With Airbnb expanding in Europe, Wimdu cranks it up

A year ago, the peer to peer travel site Wimdu — a European version of Airbnb — didn’t even exist. Now the company’s CEO, Arne Bleckwenn, is presiding over a business that’s expanding rapidly and getting serious traction: one of the first things he proudly points out to me is that revenues have nearly quadrupled in the past three months, and there are now well in excess of 50,000 properties on the site, spread across dozens of countries.

That’s significant, since Airbnb is on a tear of its own. It’s pushing hard off the back of a monster $ 112m round of investment, and It’s just acquired British travel site Crashpadder as part of a plan to expand further into the European market ahead of the London Olympics.

The two seem destined for a headlong crash into each other, but Bleckwenn is quick to suggest that the market is big enough to support them both.

“I think there will be a couple of really big companies, and then a number of smaller ones too,” he says. “To me, the reality is that we’re both taking business away from the hotel industry.”

On the surface at least, the rangy German — a serial entrepreneur with a handful of previous web businesses behind him — is targeting the big hotel chains, with the hospitality industry heading towards half a trillion dollars. They are concerned about Wimdu and others, he says, because peer-to-peer accommodation not only cuts hotels out of the loop but it also offers people something that they can’t: the chance to feel like a local.

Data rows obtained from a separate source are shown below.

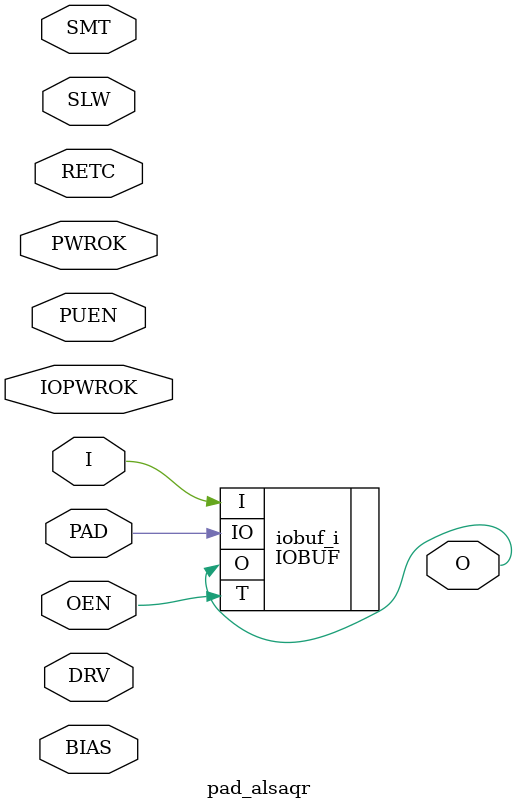
<source format=sv>

module pad_alsaqr_pd
(
  input  logic OEN,
  input  logic I,
  output logic O,
  inout  wire  PAD,
  input  wire  DRV,
  input  wire  SLW,
  input  wire  SMT,
  inout  wire  PWROK,
  inout  wire  IOPWROK,
  inout  wire  BIAS,
  inout  wire  RETC 
);

  (* PULLDOWN = "YES" *)
  IOBUF iobuf_i (
    .T ( OEN  ),
    .I ( I    ),
    .O ( O    ),
    .IO( PAD  )
  );

endmodule

module pad_alsaqr_pu
(
  input  logic OEN,
  input  logic I,
  output logic O,
  inout  wire  PAD,
  input  wire  DRV,
  input  wire  SLW,
  input  wire  SMT,
  inout  wire  PWROK,
  inout  wire  IOPWROK,
  inout  wire  BIAS,
  inout  wire  RETC 
);

  (* PULLUP = "YES" *)
  IOBUF iobuf_i (
    .T ( OEN  ),
    .I ( I    ),
    .O ( O    ),
    .IO( PAD  )
  );

endmodule

module pad_alsaqr
(
  input  logic OEN,
  input  logic I,
  output logic O,
  inout  wire  PAD,
  inout  wire  PUEN,
  input  wire  DRV,
  input  wire  SLW,
  input  wire  SMT,
  inout  wire  PWROK,
  inout  wire  IOPWROK,
  inout  wire  BIAS,
  inout  wire  RETC 
);

  IOBUF iobuf_i (
    .T ( OEN  ),
    .I ( I    ),
    .O ( O    ),
    .IO( PAD  )
  );

endmodule

</source>
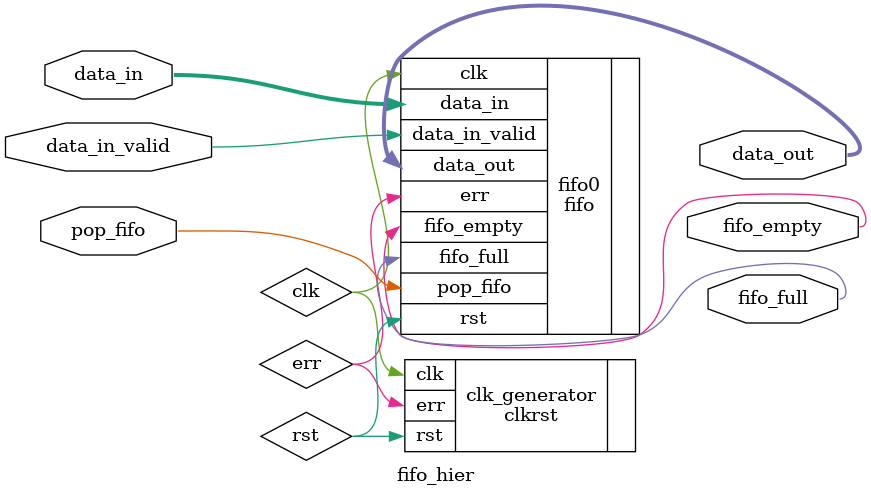
<source format=v>
/* $Author: karu $ */
/* $LastChangedDate: 2009-03-04 23:09:45 -0600 (Wed, 04 Mar 2009) $ */
/* $Rev: 45 $ */
// YOU SHALL NOT EDIT THIS FILE. ANY CHANGES TO THIS FILE WILL
// RESULT IN ZERO FOR THIS PROBLEM.

module fifo_hier(/*AUTOARG*/
   // Outputs
   data_out, fifo_empty, fifo_full,
   // Inputs
   data_in, data_in_valid, pop_fifo
   );

   input [63:0] data_in;
   input        data_in_valid;
   input        pop_fifo;

   output [63:0] data_out;
   output        fifo_empty;
   output        fifo_full;

   clkrst clk_generator(.clk(clk),
                        .rst(rst),
                        .err(err) );

   fifo fifo0(/*AUTOINST*/
              // Outputs
              .data_out                 (data_out[63:0]),
              .fifo_empty               (fifo_empty),
              .fifo_full                (fifo_full),
              .err                      (err),
              // Inputs
              .data_in                  (data_in[63:0]),
              .data_in_valid            (data_in_valid),
              .pop_fifo                 (pop_fifo),
              .clk                      (clk),
              .rst                      (rst));




endmodule
// DUMMY LINE FOR REV CONTROL :1:

</source>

Another reason to focus on growth rather than competition, he suggests, is that while Wimdu thinks it is going mainstream, it’s still some distance away from being a household name yet.

“The fact is that if you ask people on the street what is Airbnb or what is Wimdu, most of them won’t know,” he admits.

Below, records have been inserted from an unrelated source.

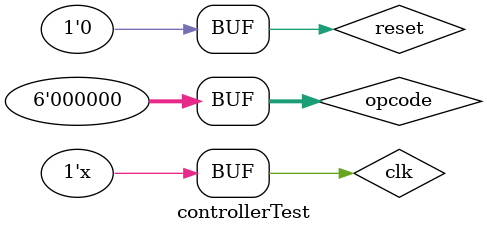
<source format=v>
`timescale 1ns / 1ps

module controllerTest;

	// Inputs
	reg [5:0] opcode;
	reg clk;
	reg reset;

	// Outputs
	wire PCWrite;
	wire PCWriteCond;
	wire DMEMWrite;
	wire IRWrite;
	wire [1:0] MemtoReg;
	wire [1:0] PCSource;
	wire [3:0] ALUSel;
	wire ALUSrcA;
	wire [1:0] ALUSrcB;
	wire RegWrite;
	wire RegReadSel;

	// Instantiate the Unit Under Test (UUT)
	controller uut (
		.opcode(opcode),
		.clk(clk),
		.reset(reset),
		.PCWrite(PCWrite),
		.PCWriteCond(PCWriteCond),
		.DMEMWrite(DMEMWrite),
		.IRWrite(IRWrite),
		.MemtoReg(MemtoReg),
		.PCSource(PCSource),
		.ALUSel(ALUSel),
		.ALUSrcA(ALUSrcA),
		.ALUSrcB(ALUSrcB),
		.RegWrite(RegWrite),
		.RegReadSel(RegReadSel)
	);

	always
	#5 clk = ~clk;

	initial begin
		// Initialize Inputs
		opcode = 0;
		clk = 0;
		reset = 1;

		// Wait 100 ns for global reset to finish
		#100;

		// Add stimulus here
		// clear reset
		reset = 0;

		// type				  //FN		// state sequence

		// R-TYPE
		opcode <= 6'b010000; //MOV		0 1 2 6
		#55;
		opcode <= 6'b010001; //NOT		0 1 2 6
		#40;
		opcode <= 6'b010010; //ADD		0 1 2 6
		#40;
		opcode <= 6'b010011; //SUB		0 1 2 6
		#40;
		opcode <= 6'b010100; //OR		0 1 2 6
		#40;
		opcode <= 6'b010101; //AND		0 1 2 6
		#40;
		opcode <= 6'b010110; //XOR		0 1 2 6
		#40;
		opcode <= 6'b010111; //SLT		0 1 2 6


		// JUMP
		opcode <= 6'b000001; // J		0 1 14 12
		#30;
		// BRANCH
		opcode <= 6'b100000; //BEQ		0 1 14 11
		#30;
		// I-type
		opcode <= 6'b110010; // ADDI	0 1 3 6
		#40;
		opcode <= 6'b110011; // SUBI	0 1 3 6
		#40;
		opcode <= 6'b110100; // ORI		0 1 4 6
		#40;
		opcode <= 6'b110101; // ANDI	0 1 4 6
		#40;
		opcode <= 6'b110110; // XORI	0 1 4 6
		#40;
		opcode <= 6'b110111; // SLTI	0 1 3 6
		#40;
		opcode <= 6'b111001; // LI		0 1 14 9
		#40;
		opcode <= 6'b111010; // LUI		0 1 14 10
		#40;
		opcode <= 6'b111011; // LWI		0 1 5 7
		#40;
		opcode <= 6'b111100; // SWI		0 1 14 8
		#40;
		reset <= 1;
		#20;
		reset <= 0;
		opcode <= 6'b000000; // NOP		0 1

	end

endmodule

</source>
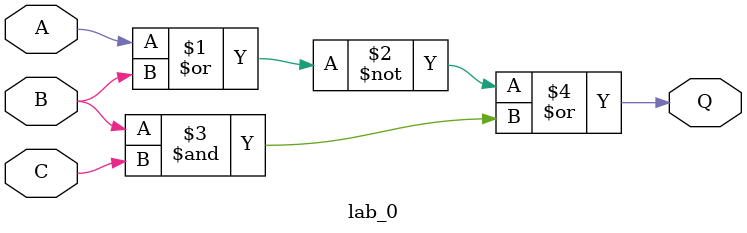
<source format=sv>
`timescale 1ns / 1ps


module lab_0(
    input A,
    input B,
    input C,
    output Q
    );
    assign Q = ~ (A|B)|(B&C);
endmodule

</source>
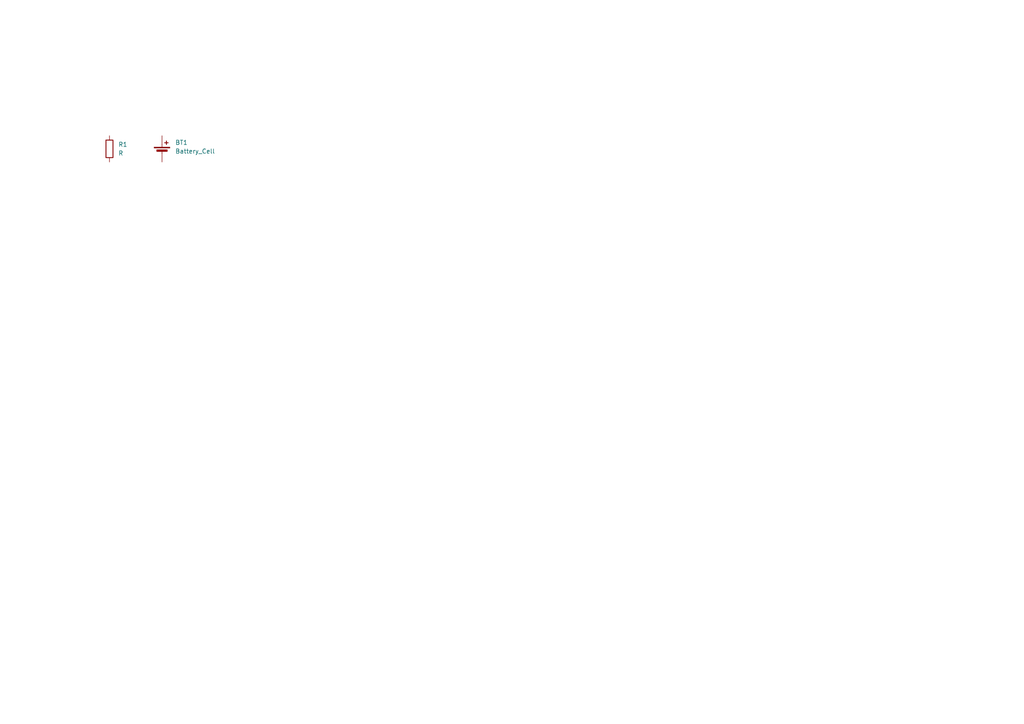
<source format=kicad_sch>
(kicad_sch
	(version 20231120)
	(generator "eeschema")
	(generator_version "8.0")
	(uuid "ec6d4288-3f9c-4388-b8b2-9aba04bd27bb")
	(paper "A4")
	(title_block
		(title "Demo LED Board")
		(date "2024-10-07")
		(rev "0.0")
	)
	
	(symbol
		(lib_id "Device:R")
		(at 31.75 43.18 0)
		(unit 1)
		(exclude_from_sim no)
		(in_bom yes)
		(on_board yes)
		(dnp no)
		(fields_autoplaced yes)
		(uuid "7f013813-fa07-4718-8e90-f5e008acd724")
		(property "Reference" "R1"
			(at 34.29 41.9099 0)
			(effects
				(font
					(size 1.27 1.27)
				)
				(justify left)
			)
		)
		(property "Value" "R"
			(at 34.29 44.4499 0)
			(effects
				(font
					(size 1.27 1.27)
				)
				(justify left)
			)
		)
		(property "Footprint" "LED_SMD:LED_0805_2012Metric_Pad1.15x1.40mm_HandSolder"
			(at 29.972 43.18 90)
			(effects
				(font
					(size 1.27 1.27)
				)
				(hide yes)
			)
		)
		(property "Datasheet" "~"
			(at 31.75 43.18 0)
			(effects
				(font
					(size 1.27 1.27)
				)
				(hide yes)
			)
		)
		(property "Description" "Resistor"
			(at 31.75 43.18 0)
			(effects
				(font
					(size 1.27 1.27)
				)
				(hide yes)
			)
		)
		(pin "2"
			(uuid "6da3e437-bbd1-4a7d-839b-56f7a959fa25")
		)
		(pin "1"
			(uuid "93dc7b1b-81a9-434f-9692-fb50fb075cce")
		)
		(instances
			(project ""
				(path "/ec6d4288-3f9c-4388-b8b2-9aba04bd27bb"
					(reference "R1")
					(unit 1)
				)
			)
		)
	)
	(symbol
		(lib_id "Device:Battery_Cell")
		(at 46.99 44.45 0)
		(unit 1)
		(exclude_from_sim no)
		(in_bom yes)
		(on_board yes)
		(dnp no)
		(fields_autoplaced yes)
		(uuid "c48c6627-4d5c-41eb-bb3d-e5394633f1fa")
		(property "Reference" "BT1"
			(at 50.8 41.3384 0)
			(effects
				(font
					(size 1.27 1.27)
				)
				(justify left)
			)
		)
		(property "Value" "Battery_Cell"
			(at 50.8 43.8784 0)
			(effects
				(font
					(size 1.27 1.27)
				)
				(justify left)
			)
		)
		(property "Footprint" ""
			(at 46.99 42.926 90)
			(effects
				(font
					(size 1.27 1.27)
				)
				(hide yes)
			)
		)
		(property "Datasheet" "~"
			(at 46.99 42.926 90)
			(effects
				(font
					(size 1.27 1.27)
				)
				(hide yes)
			)
		)
		(property "Description" "Single-cell battery"
			(at 46.99 44.45 0)
			(effects
				(font
					(size 1.27 1.27)
				)
				(hide yes)
			)
		)
		(pin "1"
			(uuid "1fea689e-a36c-485a-9704-43c4735603e3")
		)
		(pin "2"
			(uuid "64c13c93-9628-4b85-9e0e-59e4b6dac9fc")
		)
		(instances
			(project ""
				(path "/ec6d4288-3f9c-4388-b8b2-9aba04bd27bb"
					(reference "BT1")
					(unit 1)
				)
			)
		)
	)
	(sheet_instances
		(path "/"
			(page "1")
		)
	)
)

</source>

Still, the company feels like it’s turned a corner. Since the start of the year things have cranked up, with visits growing dramatically and revenues now in “seven figures”.

So what accounts for the massive surge in growth over the past few months? It’s not really seasonal — unlike more traditional travel businesses — because the average Wimdu user largely books weekend city breaks at short notice rather than long-term holidays. Instead, he suggests, it’s largely down to smart marketing, he says: nothing revolutionary, but well-focused and well-funded.

Funding, of course, is not something Bleckwenn has to worry much about. The company raised a bumper $ 90 million last summer from Swedish investment Kinnevik and incubator Rocket Internet — the infamous German clone factory, which we have covered in plenty of detail here in the past. That money is what has helped Wimdu get the wheels spinning so fast, so soon, but it also comes with serious strings attached (Rocket companies are notorious for giving founders only a limited amount of equity, and pushing workers very, very hard.)

These days, says Bleckwenn, Rocket has less input in the way the company is run. They’re starting to develop their own identity, separate from the mothership, and exploring what they can do outside of the day-to-day business of getting up and running.

“They [Rocket] are really focused on short-term; getting the company started, building fast, executing quickly,” he says. “They have a lot of expertise in marketing and sales that has been useful. But bow we’re successful they do not get involved very much, and we are able to think more long-term and build our own company culture which is very different from Rocket’s.”

Still, he thinks the fact that Rocket focuses on building companies in Europe gives Wimdu other advantages, not just aggressive DNA and a different market to target from its American cousins. At the very least, the company has a deeper understanding of what it takes to launch in new countries, since the European market is so complex.

It’s an approach that has helped Wimdu spread into more than 100 countries, and led it to enter the Chinese market in a slightly different way, through a spin-off business called Airizu. This is something that European businesses should be using to their advantage more, he suggests.

“It’s not just about translating your website,” he says, shaking his head. “For example, when we looked at launching in Switzerland, there people there were immediately asking about insurance coverage. That’s something that Americans don’t tend to ask. You have to treat different countries, different cultures, in different ways.”